An educational commentary on concussion in sports

Concussion in contact sport is a common occurrence, especially in rugby union (rugby) where it accounts for approximately one quarter of all time-loss injuries in a match (1, 2). There is always strong debate over concussion in rugby, particularly youth rugby. Concussion occurs most commonly in the tackle, with higher risks associated with high accelerations of the players, head to head contacts, and poor tackling techniques (2). In one particular case from 2017, a prominent top level international rugby player was seen on the television replays of a test match to have sustained a head injury after a tackle. The player showed initial signs of concussion, yet carried on playing, and subsequently took two more aggressive knocks to the head within a minute of the first injury. The player finished the game without undergoing a concussion test, also playing the test match the following week. This sort of medical decision making should alarm any concerned rugby supporter. In other past heated rugby debates, in the United Kingdom particularly, a study was brought forward a case for the banning of the tackle in youth rugby due to the high risk for sustaining a head injury. This was responded to by scientists working for the World Rugby union, where they challenged the claims based on the current literature regarding concussion in youth rugby. 

Concussion presents with adverse physical, cognitive and emotional functions, especially in the first week after the injury (3). If there is an increased severity of symptoms, it is likely that the recovery will be longer (3). When deciding if a player can return to play after concussion, it is recommended by the literature to have a no return on the same day policy, as well as a guided symptom free progressive return to play protocol (3). Research generally shows that a physiological recovery time of around 10-30 days occurs, although clinical recovery usually occurs sooner than that (4).

The conundrum clinicians seem to be facing is when to safely allow a player to return to play. In the case of the high level international rugby player, the clinical reasoning to allow the player to play the whole game after the injury, and not sit out the game 7 days later, needs to be scrutinised. According to reports, the player went through medical assessment after the game and there was no concern over his symptoms and cognitive/physical state. Current best practice is to allow return to play based on these clinical symptoms, although research has shown that neurobiological recovery might extend beyond the recovery of these clinical symptoms (3). Research has not yet linked any subclinical metabolic markers to full recovery from concussion (4). Are players damaging themselves or putting themselves at increased risk by playing with subclinical symptoms of concussion? There is poor long term prospective evidence for the consequences of early return to play following concussion, although some literature suggests that repeat injury (second impact syndrome), prolonged symptoms, increased risk of musculoskeletal injury, more severe physiological dysfunction, or increased risk for neurodegenerative disease may result (3).

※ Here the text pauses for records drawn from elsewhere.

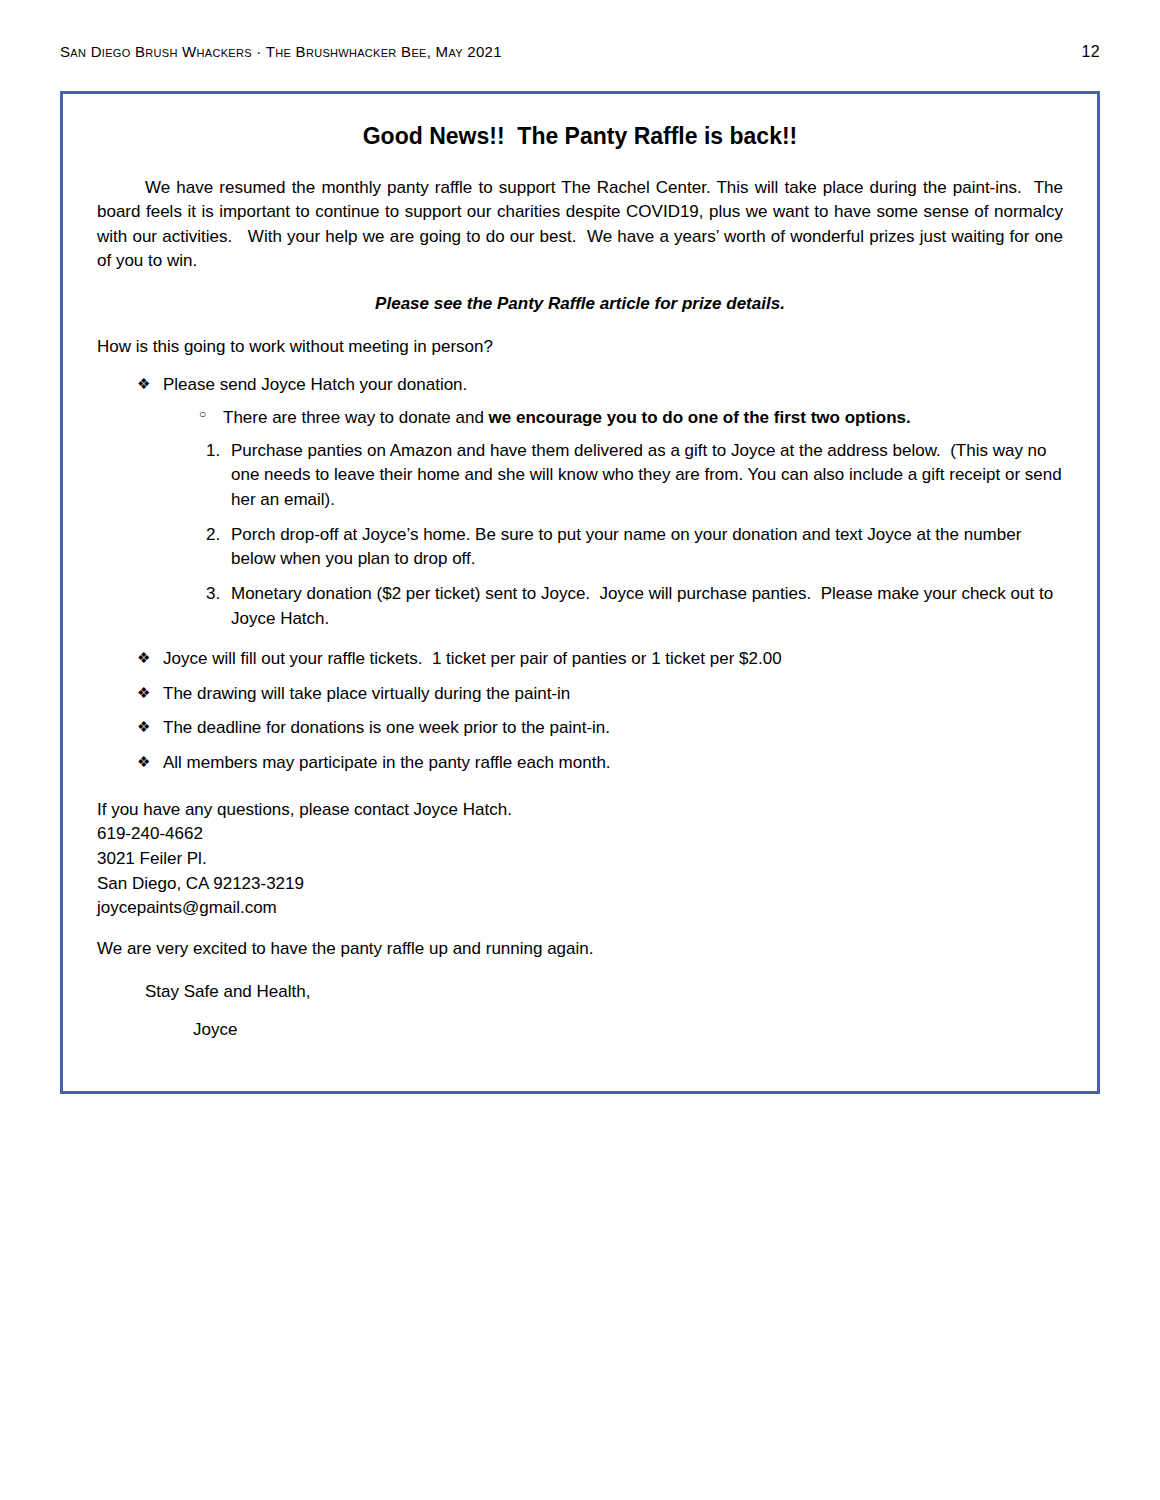San Diego Brush Whackers · The Brushwhacker Bee, May 2021 12
Good News!! The Panty Raffle is back!!
We have resumed the monthly panty raffle to support The Rachel Center. This will take place during the paint-ins. The board feels it is important to continue to support our charities despite COVID19, plus we want to have some sense of normalcy with our activities. With your help we are going to do our best. We have a years’ worth of wonderful prizes just waiting for one of you to win.
Please see the Panty Raffle article for prize details.
How is this going to work without meeting in person?
Please send Joyce Hatch your donation.
There are three way to donate and we encourage you to do one of the first two options.
Purchase panties on Amazon and have them delivered as a gift to Joyce at the address below. (This way no one needs to leave their home and she will know who they are from. You can also include a gift receipt or send her an email).
Porch drop-off at Joyce’s home. Be sure to put your name on your donation and text Joyce at the number below when you plan to drop off.
Monetary donation ($2 per ticket) sent to Joyce. Joyce will purchase panties. Please make your check out to Joyce Hatch.
Joyce will fill out your raffle tickets. 1 ticket per pair of panties or 1 ticket per $2.00
The drawing will take place virtually during the paint-in
The deadline for donations is one week prior to the paint-in.
All members may participate in the panty raffle each month.
If you have any questions, please contact Joyce Hatch.
619-240-4662
3021 Feiler Pl.
San Diego, CA 92123-3219
joycepaints@gmail.com
We are very excited to have the panty raffle up and running again.
Stay Safe and Health,
Joyce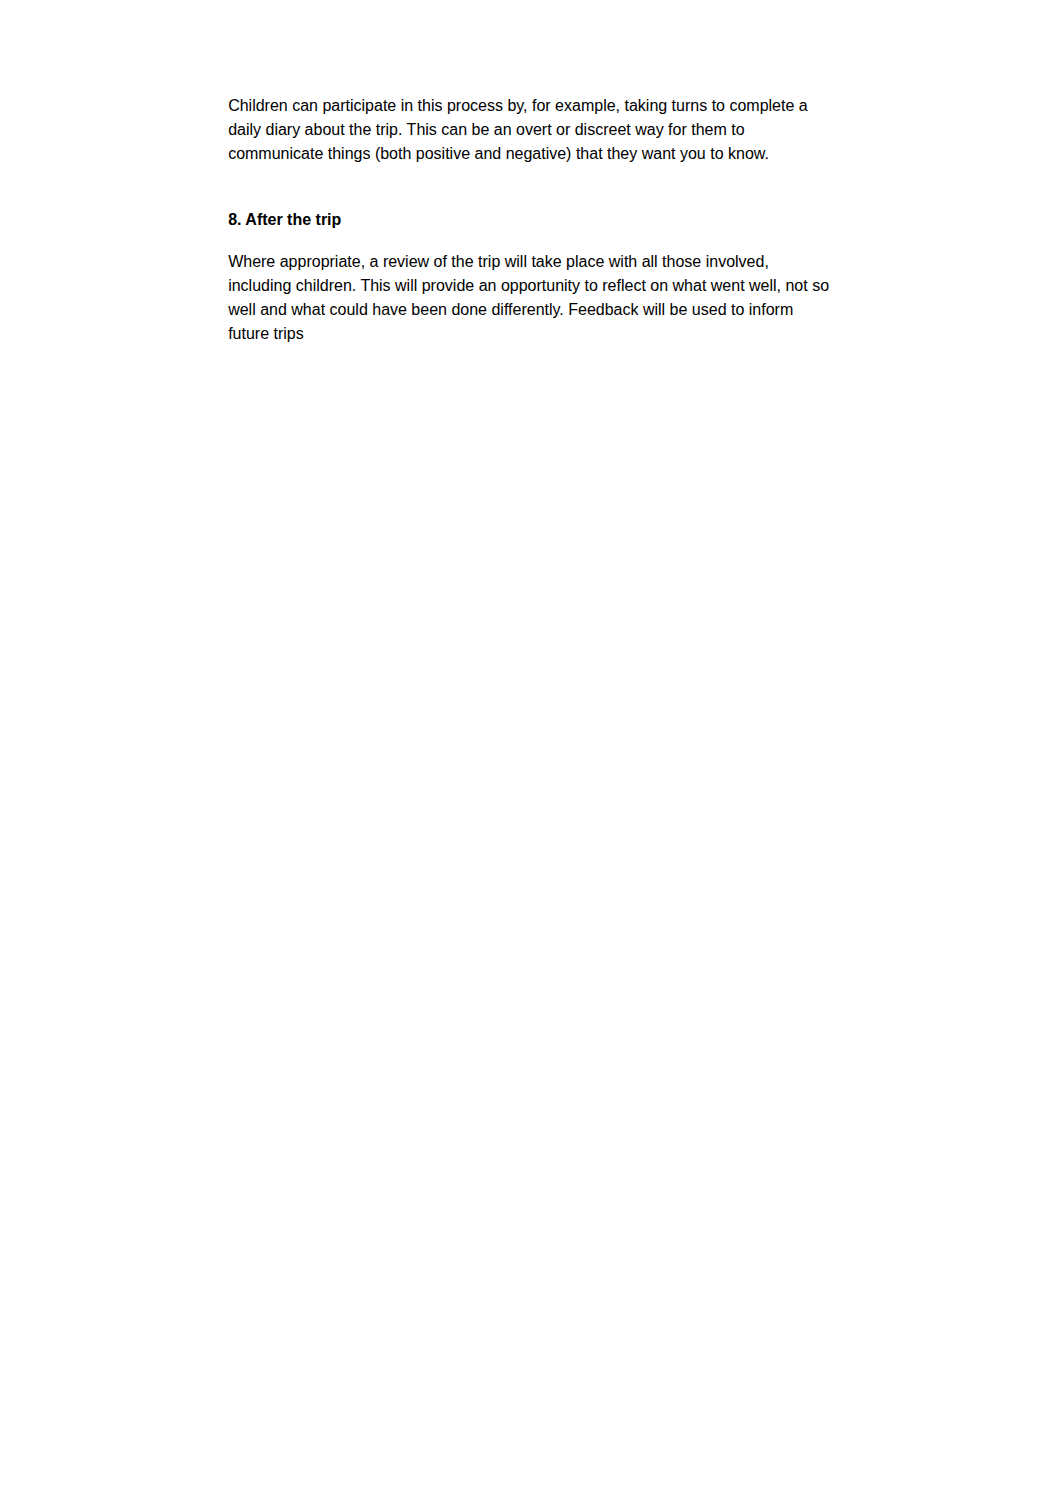Children can participate in this process by, for example, taking turns to complete a daily diary about the trip. This can be an overt or discreet way for them to communicate things (both positive and negative) that they want you to know.
8. After the trip
Where appropriate, a review of the trip will take place with all those involved, including children. This will provide an opportunity to reflect on what went well, not so well and what could have been done differently. Feedback will be used to inform future trips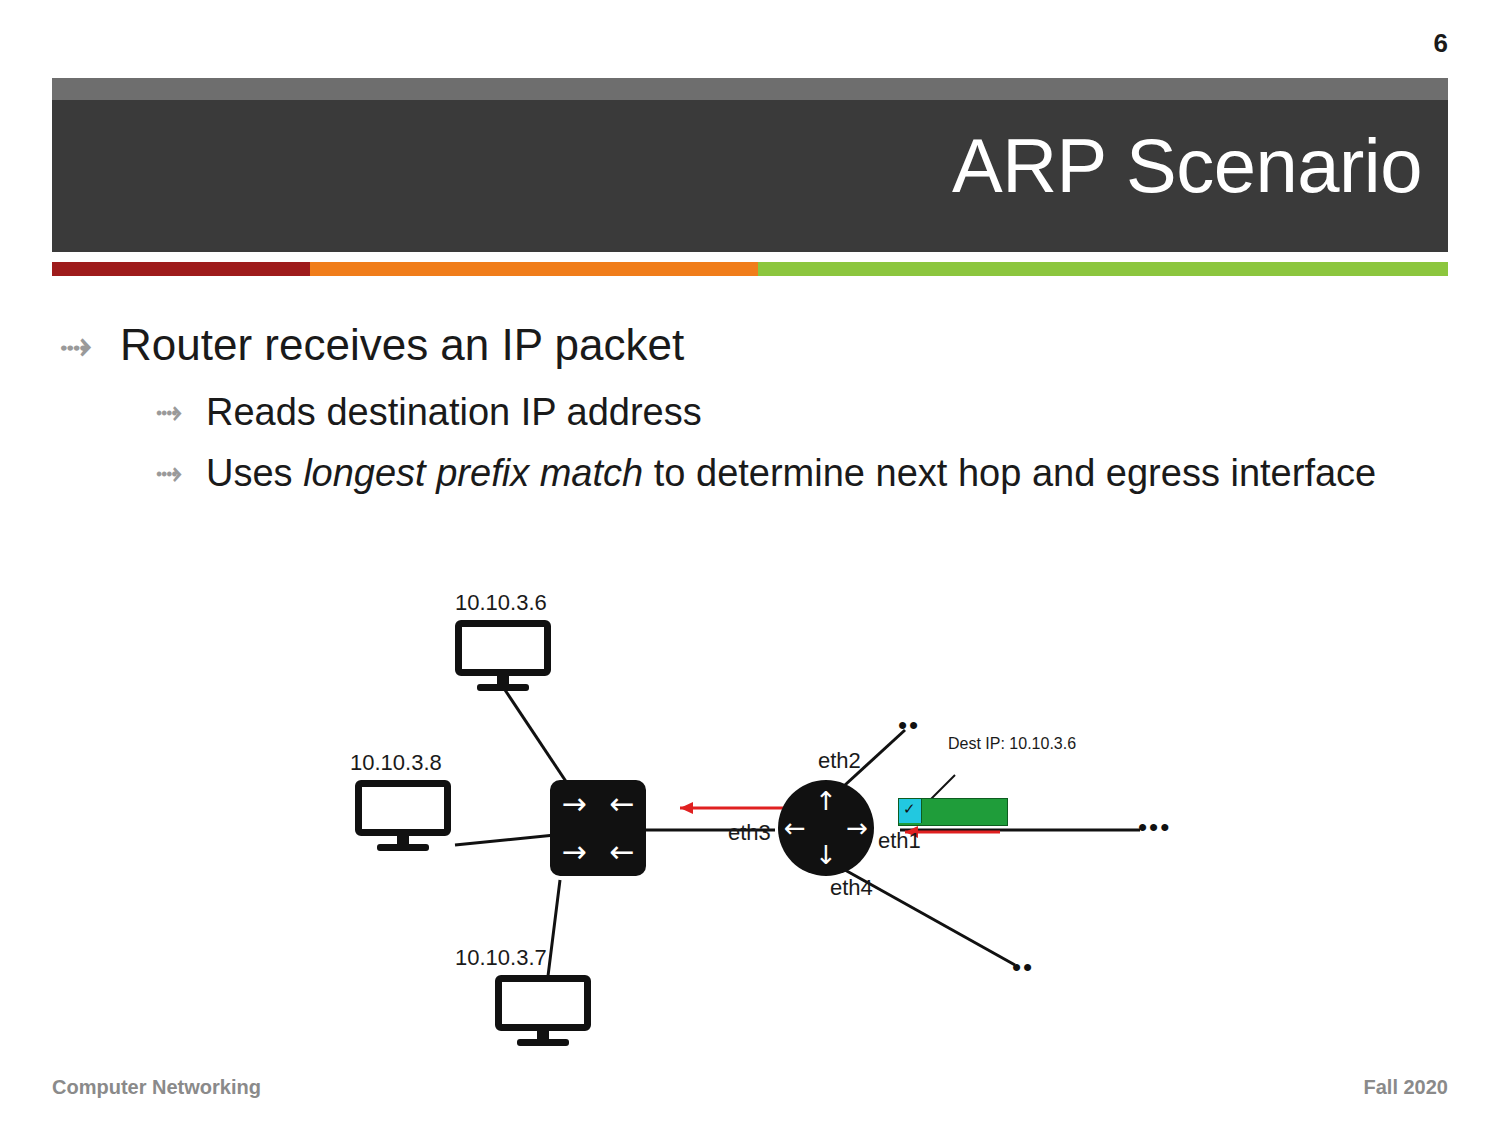6
ARP Scenario
⤑ Router receives an IP packet
⤑ Reads destination IP address
⤑ Uses longest prefix match to determine next hop and egress interface
10.10.3.6
10.10.3.8
10.10.3.7
eth2
eth3
eth1
eth4
Dest IP: 10.10.3.6
→← →←
↑ ↓ ← →
••
•••
••
Computer Networking
Fall 2020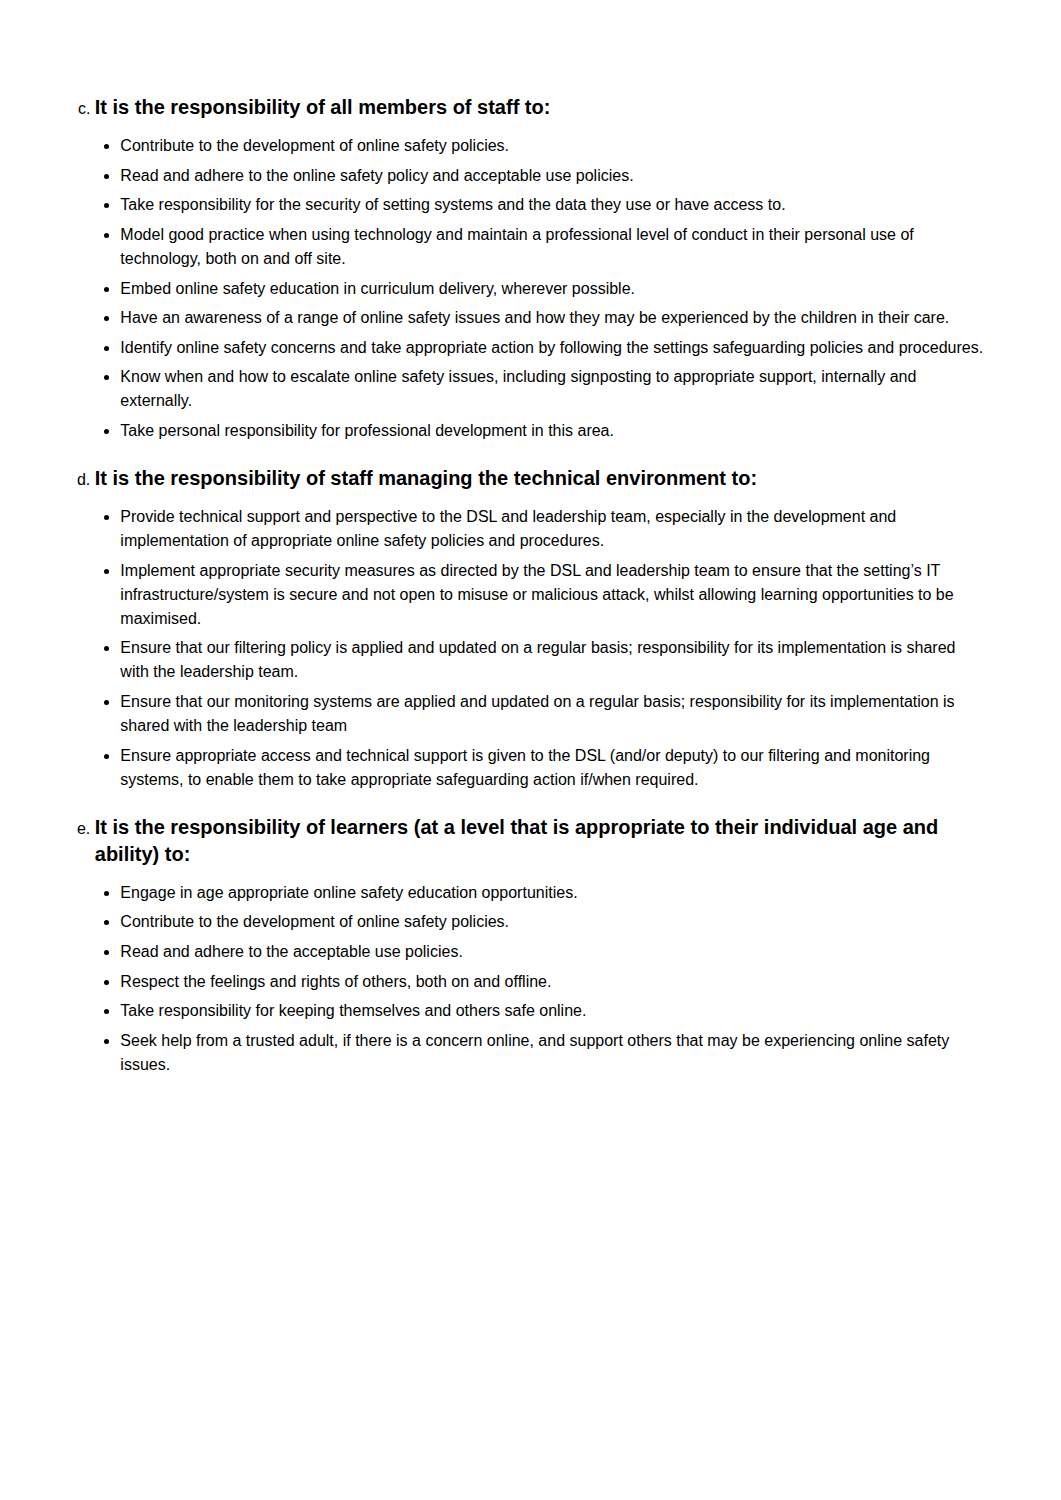It is the responsibility of all members of staff to:
Contribute to the development of online safety policies.
Read and adhere to the online safety policy and acceptable use policies.
Take responsibility for the security of setting systems and the data they use or have access to.
Model good practice when using technology and maintain a professional level of conduct in their personal use of technology, both on and off site.
Embed online safety education in curriculum delivery, wherever possible.
Have an awareness of a range of online safety issues and how they may be experienced by the children in their care.
Identify online safety concerns and take appropriate action by following the settings safeguarding policies and procedures.
Know when and how to escalate online safety issues, including signposting to appropriate support, internally and externally.
Take personal responsibility for professional development in this area.
It is the responsibility of staff managing the technical environment to:
Provide technical support and perspective to the DSL and leadership team, especially in the development and implementation of appropriate online safety policies and procedures.
Implement appropriate security measures as directed by the DSL and leadership team to ensure that the setting’s IT infrastructure/system is secure and not open to misuse or malicious attack, whilst allowing learning opportunities to be maximised.
Ensure that our filtering policy is applied and updated on a regular basis; responsibility for its implementation is shared with the leadership team.
Ensure that our monitoring systems are applied and updated on a regular basis; responsibility for its implementation is shared with the leadership team
Ensure appropriate access and technical support is given to the DSL (and/or deputy) to our filtering and monitoring systems, to enable them to take appropriate safeguarding action if/when required.
It is the responsibility of learners (at a level that is appropriate to their individual age and ability) to:
Engage in age appropriate online safety education opportunities.
Contribute to the development of online safety policies.
Read and adhere to the acceptable use policies.
Respect the feelings and rights of others, both on and offline.
Take responsibility for keeping themselves and others safe online.
Seek help from a trusted adult, if there is a concern online, and support others that may be experiencing online safety issues.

A scientific standpoint for healthcare professionals

Research has suggested that the current best practice for return to play is a graduated progression of increasing physical and cognitive demands, whilst remaining symptom free (4). Currently there are safety protocols being implemented in the game to reduce the occurrence of concussion, such as law changes to the tackle area (2). Modifications to change the accelerations of players into a contact situation, and further law changes regarding the legal execution of a tackle are other potential solutions (2). Removing the tackle form the game completely may be a scientifically supported notion, however one must consider that the identity of the game may be lost with this initiative and should be carefully considered in the future (2). Rugby currently gives youth players a particular health benefit from engaging in regular physical activity at a young age, and removing the identity of the game may result in a loss of interest from youth players (1). There is not concrete research available to try to change the current safety protocols for reducing the risk of concussion, or for correctly identifying and treating the condition (2). As sideline bystanders, it may not seem like the right decisions are being made, but currently evidence based safety protocols are in place and equip the medical staff to make the correct decisions in allowing the players to return to play. As evidence based practitioners in the field of sports, it is important that clinicians stand firm on their belief in the scientific method of clinical reasoning, as in this case, as it forms the basis for good care of all athletes.

Future recommendations

The future recommendations based on research and individual case reports such as this is that there needs to be long term prospective research to identify specific relationships between clinical and subclinical physiological recovery from concussion (4). An integration of concussion management into current best practice for return to play protocols is essential to ensure the health and safety of players participating in rugby (4). Education and behaviour modification in players, coaches, and referees has already shown to be a viable option for future risk modification strategies (2).